I didn’t talk much about the Ashes of Ariandel DLC when I played it because it didn’t really hit with me. Elements of its story are really fascinating but, in Dark Souls fashion, you’re left with way more questions than answers. I found the frozen world of Ariandel to be an interesting location in the greater context of the lore, but not all that fun of a place to actually explore and fight my way through. In the sense that it was more Dark Souls, I enjoyed this DLC. It has to be said, however, FromSoftware have proven far more capable when it comes to add-on content.
What really sucked was the feeling that this DLC starts this intriguing storyline but it might not ever finish it. There was no guarantee the next and final DLC would really continue what Ariandel started, as Dark Souls tends to play erratically with its settings.
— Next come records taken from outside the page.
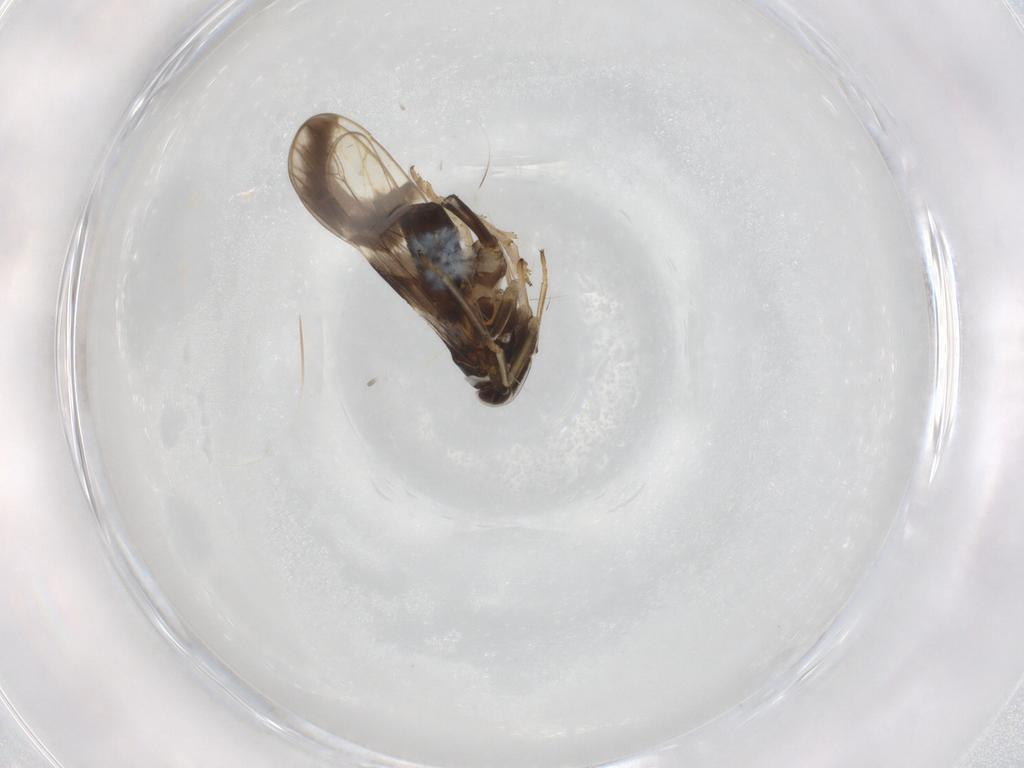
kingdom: Animalia
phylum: Arthropoda
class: Insecta
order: Hemiptera
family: Delphacidae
So I was relieved when I realized The Ringed City does set out to finish this bizarre, hidden chapter that started in the frozen world. From a lore perspective, it’s a really strong package full of characters and items that invite more of the addictive theorizing and discussion that is rampant in the Dark Souls audience.
From a gameplay perspective, I felt The Ringed City honestly captured the lows and highs of the series in fairly equal measure in its first half. The visuals and level design of the dlc is really good, but some of the boss fights seemed to rely on my least favorite areas of Dark Souls combat. The juggling of more than one boss enemy at time, or actually replacing a boss with some annoying PvP crap for example.
For me, the greatest thrill of a Souls boss is being able to learn the tells of one complex, dangerous opponent and execute on my opportunities. It kind of sucked that the final DLC runs away from that mentality a bit early on. Luckily, I can confirm the dlc does eventually embrace that idea enough to make up for the times it slips up. The final boss of The Ringed City, in particular, is one of my favorite duels in the series. It’s the type of fight that’s tough, but it feels just beatable enough that I didn’t even consider summoning help. I had to beat this on my own, and when I finally did it was one of the high points of the Souls games for me.
Once it started to set in that this was the end of Dark Souls for the foreseeable future, I started exploring some of the corners of the DLC as I reflected on it all. Finding items I honestly wish I had found way earlier, I kept thinking about the long road this series has taken me down. This isn’t going to become some wrap-up where I tell you Dark Souls made me a better person or anything crazy (Aan argument could be made that I’m way worse), but there is a real sense of gratitude I feel for having played these games.
I feel like I not only learned a lot about FromSoftware’s individual games, but I learned a lot about what a game can actually deliver to a player if it puts all of the pieces of its design together just right. It also showed me how rewarding a piece of fiction can be despite almost never directly telling you the story. While I would probably need countless hours to explain just half of the Souls story to somebody, I’ve relished the free time I’ve put into just talking and hearing about it.
This series is also one of the best personal examples I can point to when it comes to the benefits of keeping an open mind about games. I was absolutely certain I would hate Dark Souls, and now look at me. I’m sitting here sad to know this will probably be my last chance to write anything substantial about these games, but I’m also thrilled to see other games out there take inspiration from the series. I think players will feel the influence of Dark Souls in both small and major ways for years to come, and to see a game have a noticeable impact like that is a cool thing to witness.